----- INPUT -----

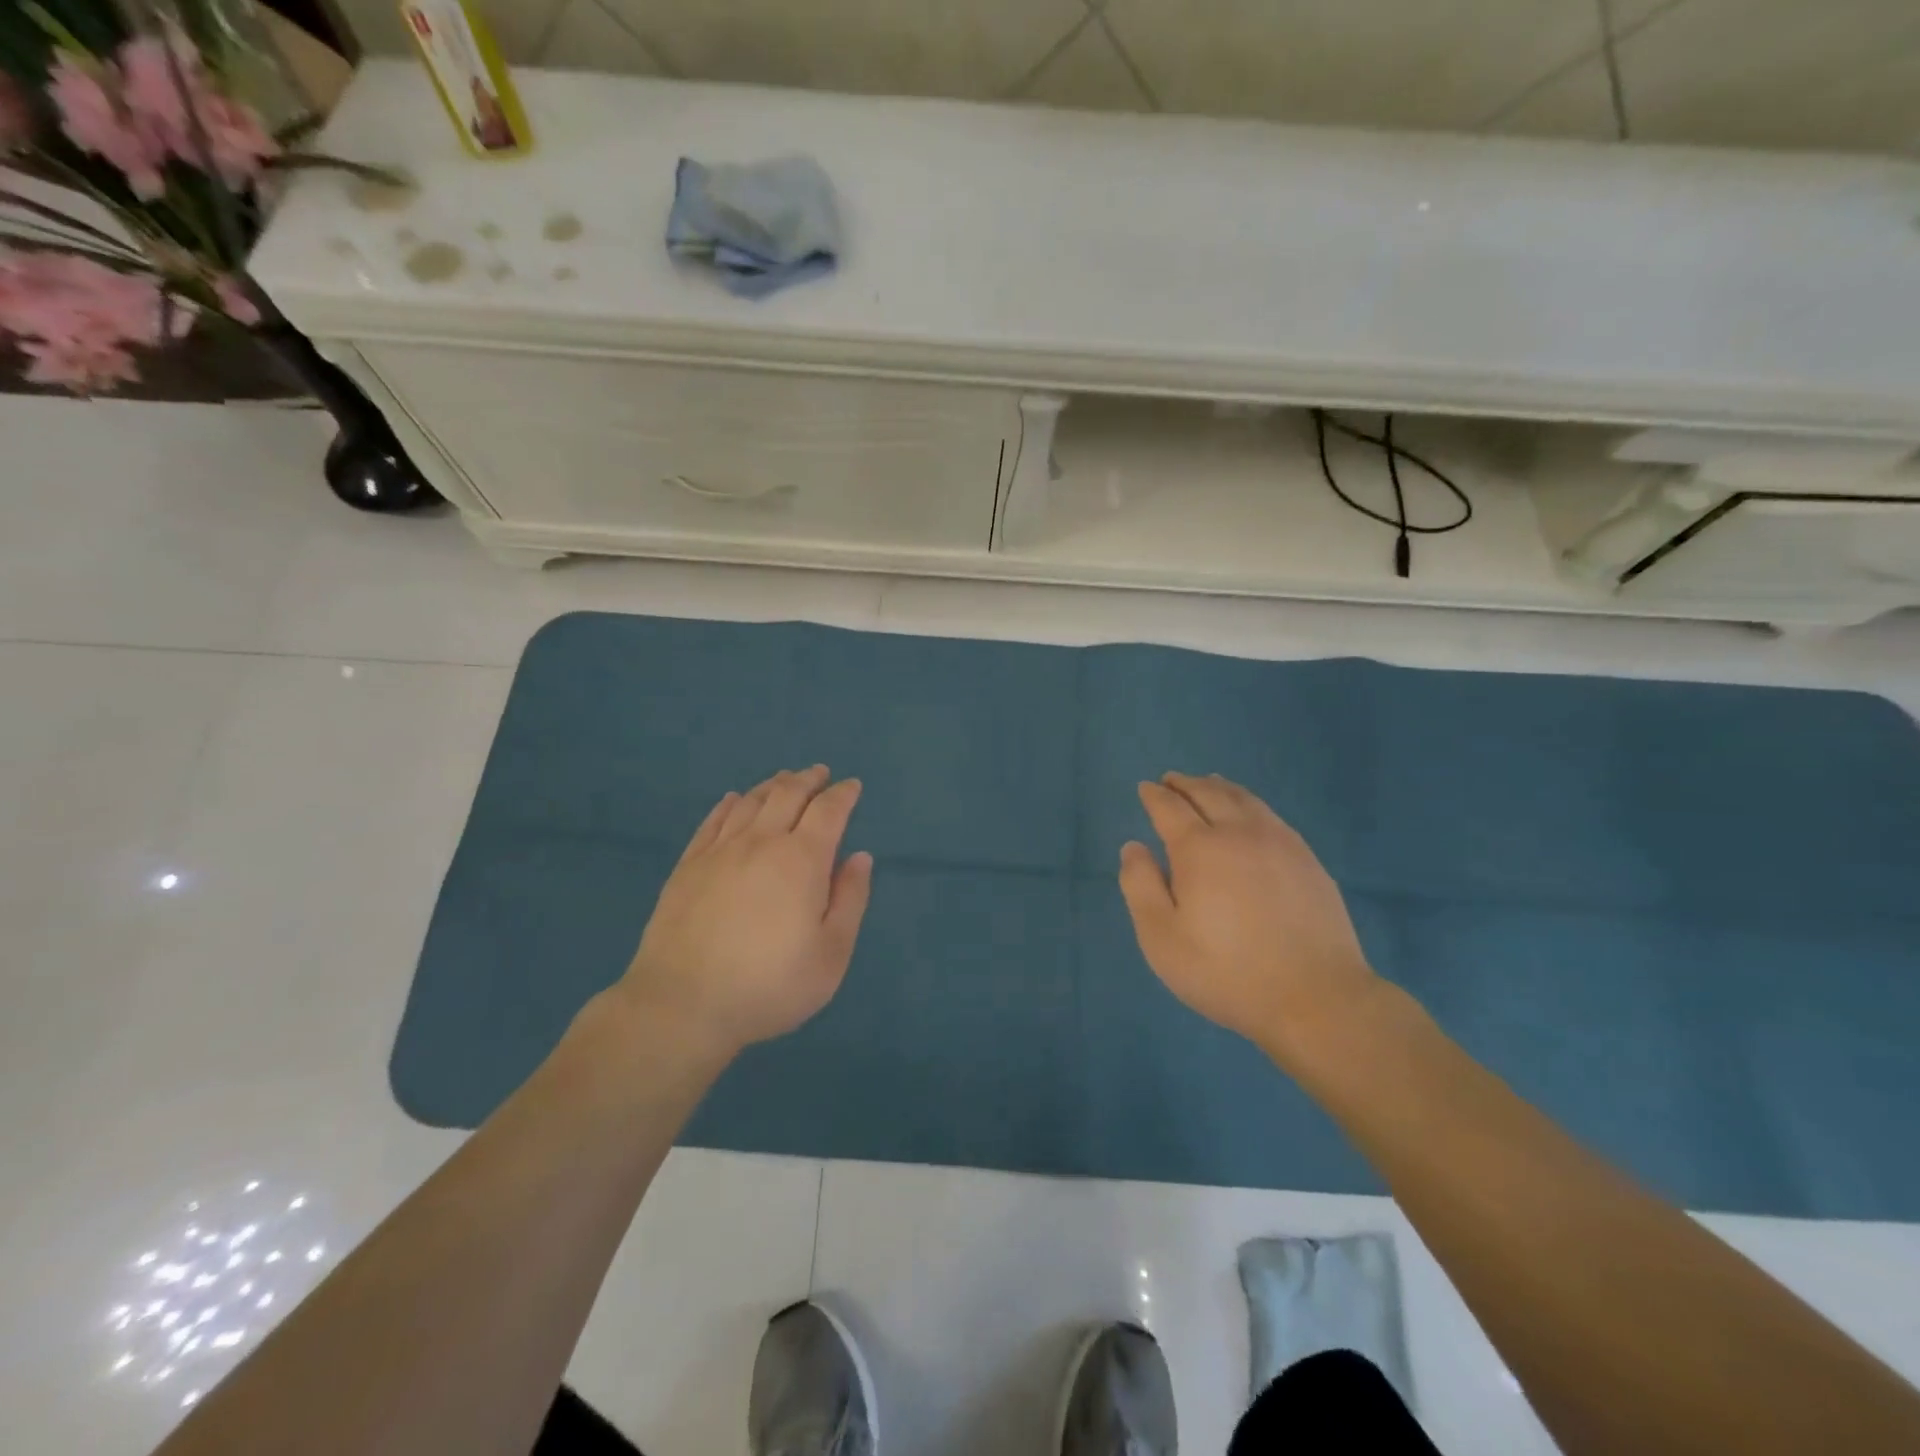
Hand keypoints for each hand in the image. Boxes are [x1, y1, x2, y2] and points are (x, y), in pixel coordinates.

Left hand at [620, 765, 872, 1060]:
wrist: (683, 1004)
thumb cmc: (769, 985)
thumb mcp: (831, 955)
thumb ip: (850, 900)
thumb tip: (859, 857)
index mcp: (801, 860)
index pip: (828, 811)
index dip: (843, 794)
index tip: (852, 786)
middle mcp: (761, 842)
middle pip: (788, 794)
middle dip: (809, 779)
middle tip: (820, 773)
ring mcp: (720, 850)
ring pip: (750, 801)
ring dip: (773, 785)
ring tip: (784, 780)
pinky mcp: (688, 865)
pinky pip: (713, 820)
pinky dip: (730, 803)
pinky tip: (734, 800)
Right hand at [1118, 772, 1377, 1062]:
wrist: (1315, 997)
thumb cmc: (1226, 972)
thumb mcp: (1162, 938)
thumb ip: (1140, 886)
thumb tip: (1133, 847)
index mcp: (1199, 849)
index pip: (1170, 808)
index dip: (1154, 796)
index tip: (1144, 788)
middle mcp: (1239, 833)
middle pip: (1209, 793)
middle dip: (1185, 784)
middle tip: (1171, 780)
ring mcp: (1280, 843)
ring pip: (1244, 799)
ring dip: (1219, 786)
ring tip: (1208, 783)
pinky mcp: (1308, 860)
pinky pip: (1271, 815)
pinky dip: (1250, 802)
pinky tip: (1250, 813)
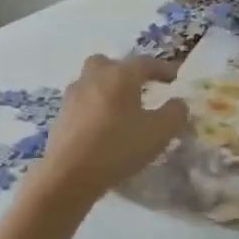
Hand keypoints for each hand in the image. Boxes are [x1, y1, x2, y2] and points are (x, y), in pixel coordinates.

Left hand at [32, 54, 189, 203]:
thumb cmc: (118, 147)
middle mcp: (94, 77)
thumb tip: (178, 103)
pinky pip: (81, 103)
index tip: (175, 77)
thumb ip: (175, 113)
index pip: (145, 63)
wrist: (68, 175)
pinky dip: (92, 109)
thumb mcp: (159, 132)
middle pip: (109, 64)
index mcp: (120, 75)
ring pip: (91, 81)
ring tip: (119, 110)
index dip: (163, 68)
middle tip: (138, 88)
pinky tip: (101, 128)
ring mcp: (73, 96)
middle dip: (124, 72)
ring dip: (105, 89)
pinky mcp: (60, 116)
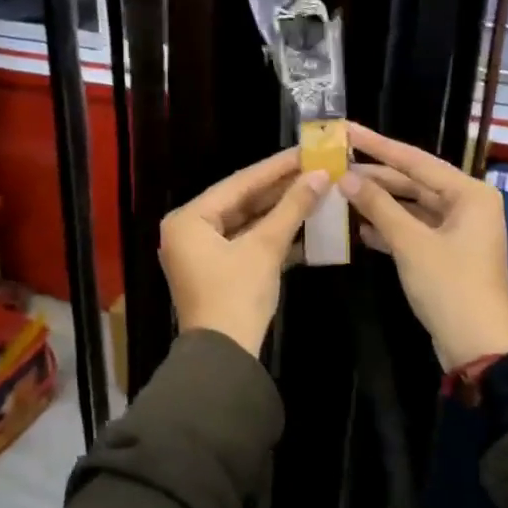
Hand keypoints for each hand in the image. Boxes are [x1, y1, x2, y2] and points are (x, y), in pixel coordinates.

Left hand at [160, 149, 330, 357]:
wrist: (225, 357)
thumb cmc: (237, 295)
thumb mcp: (265, 247)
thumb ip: (292, 208)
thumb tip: (320, 176)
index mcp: (188, 219)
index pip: (238, 183)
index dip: (276, 167)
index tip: (305, 151)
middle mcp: (188, 231)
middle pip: (241, 201)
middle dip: (280, 189)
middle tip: (314, 169)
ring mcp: (201, 253)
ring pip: (246, 223)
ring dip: (279, 213)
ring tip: (315, 191)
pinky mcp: (217, 272)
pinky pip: (246, 243)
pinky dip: (272, 237)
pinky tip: (304, 226)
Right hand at [339, 123, 507, 371]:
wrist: (477, 345)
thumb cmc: (449, 287)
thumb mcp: (411, 244)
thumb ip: (379, 206)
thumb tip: (347, 178)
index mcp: (469, 194)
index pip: (416, 160)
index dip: (378, 145)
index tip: (347, 130)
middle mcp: (467, 205)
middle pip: (414, 182)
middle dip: (376, 176)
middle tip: (336, 163)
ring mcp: (457, 230)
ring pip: (412, 206)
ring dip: (379, 203)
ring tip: (340, 192)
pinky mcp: (446, 253)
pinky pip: (413, 229)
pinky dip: (389, 228)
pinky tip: (359, 227)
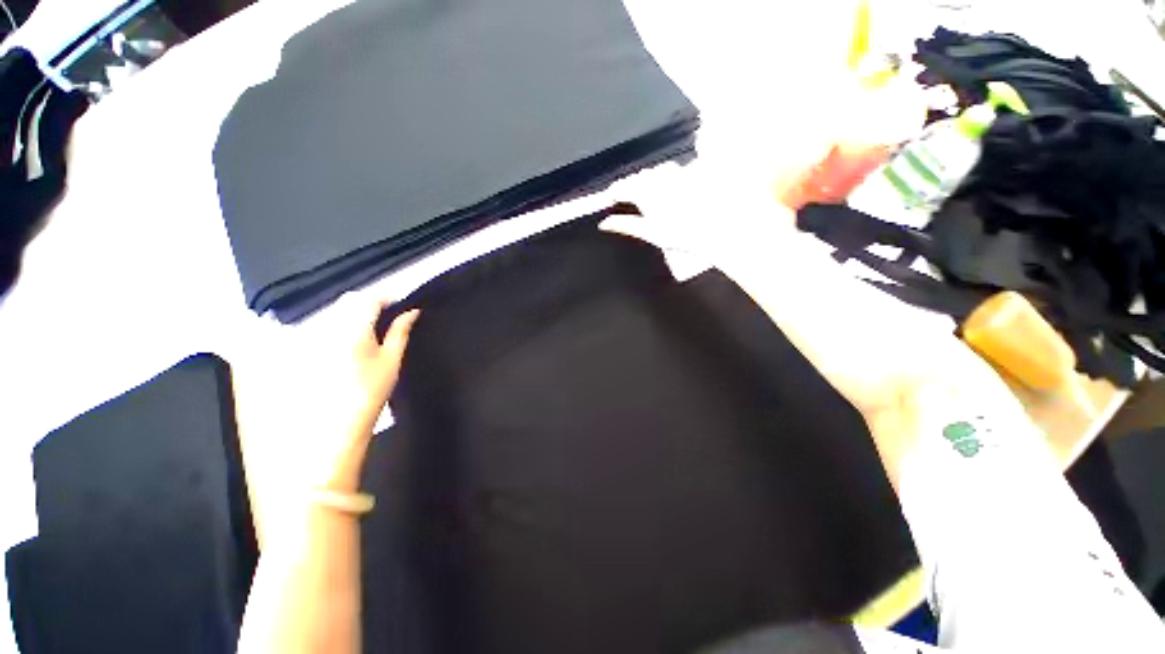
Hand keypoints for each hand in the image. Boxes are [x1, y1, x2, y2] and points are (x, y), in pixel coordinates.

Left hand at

-----

§ TASK GOAL
In the listing above, transcribe exactly everything from the line containing "middle tip: (820, 773)" down to the line containing "thumb cmc: (1226, 972)", including both and nothing more.

§ TASK SOLUTION
middle tip: (820, 773)
ring mcp: (720, 850)
ring pip: (750, 801)
ring dip: (773, 785)
ring tip: (784, 780)
pinky mcp: (688, 865)
pinky pip: (713, 820)
pinky dip: (730, 803)
pinky tip: (734, 800)
Right hand at [1118, 772, 1377, 1062]:
wrist: (1315, 997)
thumb cmc: (1226, 972)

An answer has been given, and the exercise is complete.